13 de março de 2013

A “crise” que mete medo!

Luís Farinha


Se a crise for entendida como uma situação de penúria transitória, ocorrida num dado período devido a circunstâncias anómalas, teremos de reconhecer que Portugal é, efectivamente, um país eternamente adiado. Por cá a crise não é coisa circunstancial, é um problema crónico, já vem de longe; de tão longe que um cidadão que hoje conte 80 anos, pertencente à classe média baixa, o chamado filho do povo, jamais deixou de viver encalacrado. No antigo regime essas dificuldades eram-lhe impostas pelo sistema político instituído por Salazar, ele próprio o arquétipo do português não apegado aos bens terrenos, preferindo aferrolhar o ouro a bom recato. Depois, quase quarenta anos após o 25 de Abril, a grande maioria dos portugueses continuam a viver à rasca, não só devido à manifesta incompetência dos governantes que desde então têm vindo a ocupar as cadeiras do Poder como pela protecção por eles dispensada às artimanhas económicas e financeiras dos atafulhadores da riqueza que é de todos. A expressão “apertar o cinto” foi institucionalizada sendo agora a marca que distingue o cidadão luso dos seus “primos” europeus.
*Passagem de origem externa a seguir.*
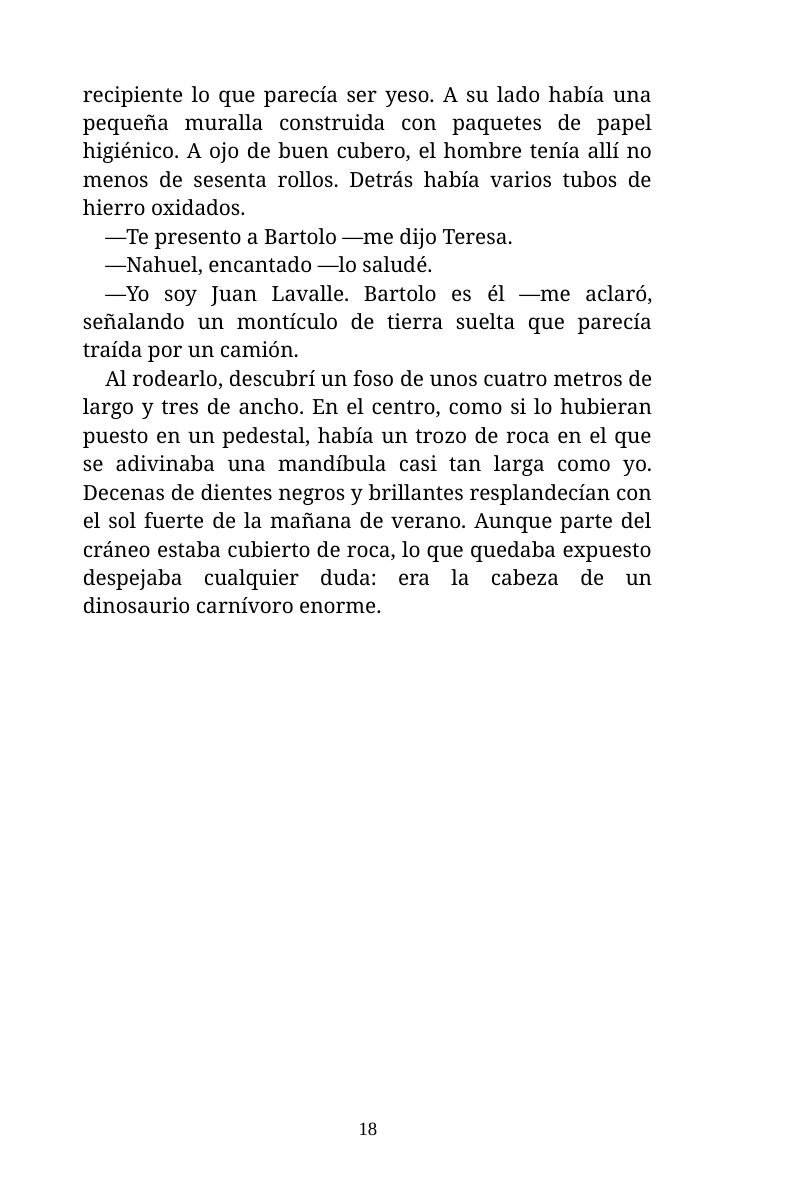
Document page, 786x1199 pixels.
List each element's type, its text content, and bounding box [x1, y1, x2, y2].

O cenário em que o País vive na actualidade é realmente assustador. A tal ponto que até os próprios governantes já se não atrevem a prometer melhores condições de vida nos anos que aí vêm. Daí a opinião de que a situação presente não deve ser olhada como se de mais uma crise se trate porque, como parece evidente, estamos a assistir à plena transformação da sociedade que nos foi mostrada durante breves décadas e da qual – por confusão – todos usufruímos na medida em que governantes mal preparados não tiveram a argúcia de controlar atempadamente um terreno em desvario onde a acção nefasta das feras sequiosas instalaram o desnorteio.

Em resultado dessa imprevidência desenha-se agora no horizonte o regresso aos tempos dos sonhos que não passam disso mesmo. Dos anseios não satisfeitos. Da esperança oca, nunca saciada. É já por demais evidente o regresso à penúria, ao desespero da espessa maioria dos portugueses enquanto uma pequena minoria se lambuza despudoradamente com a riqueza por todos produzida.  

É talvez a oportunidade para os portugueses se convencerem de que não podem tentar imitar os cidadãos dos chamados países ricos da Europa querendo, como eles, viver com alguma largueza. Prova disso é a situação de endividamento familiar, verdadeiramente catastrófico, provocado pelo excessivo optimismo manifestado pelo poder político nos seus discursos de faz-de-conta ao longo das últimas décadas, enquanto Portugal soçobrava a olhos vistos. Face ao clima delirante assim introduzido, o portuga imprudente não foi capaz de resistir ao cerrado assalto das instituições financeiras que, com o beneplácito das entidades governamentais, trouxeram o canto da sereia, o compre-agora-e-pague-depois, despertando nas gentes o natural desejo de possuir, impulso geralmente embrionário em todas as camadas sociais. Os avisos de contenção lançados pelos que conseguiam não perder o sentido da realidade sendo, por isso, capazes de discernir as consequências do abismo que se estava a cavar, não surtiram qualquer efeito. Adquirir passou a ser o passatempo preferido dos portugueses que, com o cartãozinho de plástico substituindo o dinheiro vivo, se esqueceram de fazer contas. O resultado desse destempero está á vista e, como noutros casos, provavelmente a culpa vai morrer solteira.